3. The colonial war officially ended in 1907 but the captivity in prison camps and thus the genocide continued into 1908. Because combat and camps cannot be separated, I follow Joachim Zimmerer in setting the period of war from 1904 to 1908 (Zimmerer 58).

4. This official Citation2015 wording followed a parliamentary motion rejected in 2012. For NGO-Bündnis,Völkermord verjährt nicht!/No Anmesty for Genocide, the wording does not go far enough. In 2004, Heidemarie Wieczorek-Zeul, German Development Minister at the time, had already deliberately used the indicative form “the atrocities [...] are today termed genocide” as opposed to the government-approved subjunctive “would today be termed genocide” in her speech at the 100th commemoration of the Herero genocide in Namibia.

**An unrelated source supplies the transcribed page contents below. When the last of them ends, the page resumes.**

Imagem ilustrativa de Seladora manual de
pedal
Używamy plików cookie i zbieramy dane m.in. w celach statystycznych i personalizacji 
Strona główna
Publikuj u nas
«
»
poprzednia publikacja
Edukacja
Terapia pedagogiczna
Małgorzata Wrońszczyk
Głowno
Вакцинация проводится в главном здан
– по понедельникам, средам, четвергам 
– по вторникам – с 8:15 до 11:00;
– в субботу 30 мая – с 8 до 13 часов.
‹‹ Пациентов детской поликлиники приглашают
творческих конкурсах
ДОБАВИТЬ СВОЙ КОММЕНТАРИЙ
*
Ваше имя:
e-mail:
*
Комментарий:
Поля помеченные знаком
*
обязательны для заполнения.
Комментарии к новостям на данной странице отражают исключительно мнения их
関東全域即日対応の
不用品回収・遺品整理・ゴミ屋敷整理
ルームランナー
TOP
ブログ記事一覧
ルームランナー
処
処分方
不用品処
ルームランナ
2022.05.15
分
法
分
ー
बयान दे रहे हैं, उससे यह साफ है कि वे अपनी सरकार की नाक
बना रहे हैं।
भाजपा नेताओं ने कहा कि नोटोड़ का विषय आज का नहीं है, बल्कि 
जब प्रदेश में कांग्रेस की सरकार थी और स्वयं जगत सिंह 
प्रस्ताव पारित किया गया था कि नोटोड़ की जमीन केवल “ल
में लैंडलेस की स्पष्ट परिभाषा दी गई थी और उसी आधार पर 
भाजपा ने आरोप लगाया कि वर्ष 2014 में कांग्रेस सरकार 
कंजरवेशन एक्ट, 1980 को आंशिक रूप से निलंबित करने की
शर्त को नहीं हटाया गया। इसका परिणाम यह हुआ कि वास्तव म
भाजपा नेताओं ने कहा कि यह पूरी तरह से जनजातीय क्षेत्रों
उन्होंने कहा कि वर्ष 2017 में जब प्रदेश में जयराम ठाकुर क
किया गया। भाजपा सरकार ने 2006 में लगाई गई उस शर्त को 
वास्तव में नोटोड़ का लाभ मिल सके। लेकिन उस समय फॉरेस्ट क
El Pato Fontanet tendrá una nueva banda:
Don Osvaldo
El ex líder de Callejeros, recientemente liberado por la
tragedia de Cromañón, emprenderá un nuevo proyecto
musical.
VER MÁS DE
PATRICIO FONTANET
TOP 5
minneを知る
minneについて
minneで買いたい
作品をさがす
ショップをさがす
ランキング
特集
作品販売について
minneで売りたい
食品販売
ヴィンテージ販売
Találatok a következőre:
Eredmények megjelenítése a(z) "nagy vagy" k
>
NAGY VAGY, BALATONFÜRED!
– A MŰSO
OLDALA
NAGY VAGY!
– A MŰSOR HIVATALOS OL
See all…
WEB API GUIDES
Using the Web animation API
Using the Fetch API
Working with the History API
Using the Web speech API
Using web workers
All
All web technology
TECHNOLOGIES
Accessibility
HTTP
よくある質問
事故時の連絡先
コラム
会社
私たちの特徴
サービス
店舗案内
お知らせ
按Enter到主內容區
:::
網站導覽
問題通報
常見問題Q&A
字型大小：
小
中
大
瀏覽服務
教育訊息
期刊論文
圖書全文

5. While the German parliament had not voted on acknowledging the genocide of the Herero by the time this article was printed, German and international press have interpreted the statement of the Speaker of the Parliament and the new guideline of the Foreign Office as indicators of change in the German government's official attitude toward the Herero genocide. Negotiations are in progress.

6. Historians agree that the exact numbers are uncertain, see Hull 88-90, Lau 43-46, Okupa 191-92, Zimmerer 62.

7. Because the archival material I use is not easily accessible, I quote primary sources more frequently than usual. Not being an expert in history but in critically interpreting texts, I gratefully turn to historians like Effa Okupa, Jürgen Zimmerer, and especially Isabel Hull for some of their excellent archival work and English translations of German documents.

8. See critical publications by German Horst Drechsler, U.S.-American Isabel Hull, Namibian-Swedish Henning Melber, South Africa- and U.S.-based Jeremy Sarkin and German Jürgen Zimmerer/Joachim Zeller to name a few. Women's and Herero perspectives are included among others in the studies of Norwegian Kerstin Alnaes, German Gesine Krüger and Larissa Förster, Dutch Jan-Bart Gewald, Namibian-Swiss Dag Henrichsen, and Namibian Brigitte Lau and Effa Okupa.

9. In this article, I deliberately do not emphasize gender or age as factors of witnessing as I focus specifically on white and black women's voices on the German-Herero War in my contribution to Women Writing War, ed. Katharina von Hammerstein, Julie Shoults, Barbara Kosta (in progress).

10. Schutztruppe [“protection” force] is a euphemism used in the colonial era for the German colonial occupation troops.

11. In this project of interviews conducted by Alex Kaputu and Caspar Wulf Erichsen and compiled by the latter, translations from Otjiherero to English were provided by interpreters. See also Förster for cultures of remembering the German-Herero Colonial War among contemporary German-speaking and Herero-speaking Namibians.

12. See, for example, Else Sonnenberg's recollection in Wie es am Waterberg zuging: Ein Beitrag zur Geschichte des Hereroaufstandes [What Happened at the Waterberg: A Contribution to the History of the Herero Uprising] (1905), the analysis of which will be subject of my upcoming publication (see note 9).

13. The inability to bury the dead properly may have been particularly painful for a culture that places great care on decorating graves perceived as testimony to past lives and believes in communicating with the ancestors.

14. The term “concentration camp” was first used by the British for camps for men, women and children in the context of the 1900 Boer War in Transvaal.

Additional information

Notes on contributors

Katharina von Hammerstein

Katharina von Hammerstein is Professor of German Studies at the University of Connecticut, USA. The focus of her eleven book publications include: literature and art in relation to human rights and war; postcolonial approaches to representations of Blacks in German-language literature around 1900; and gender in literary, social and political discourses from the late 1700s to the early 1900s. She is currently co-editing a volume on Women Writing War.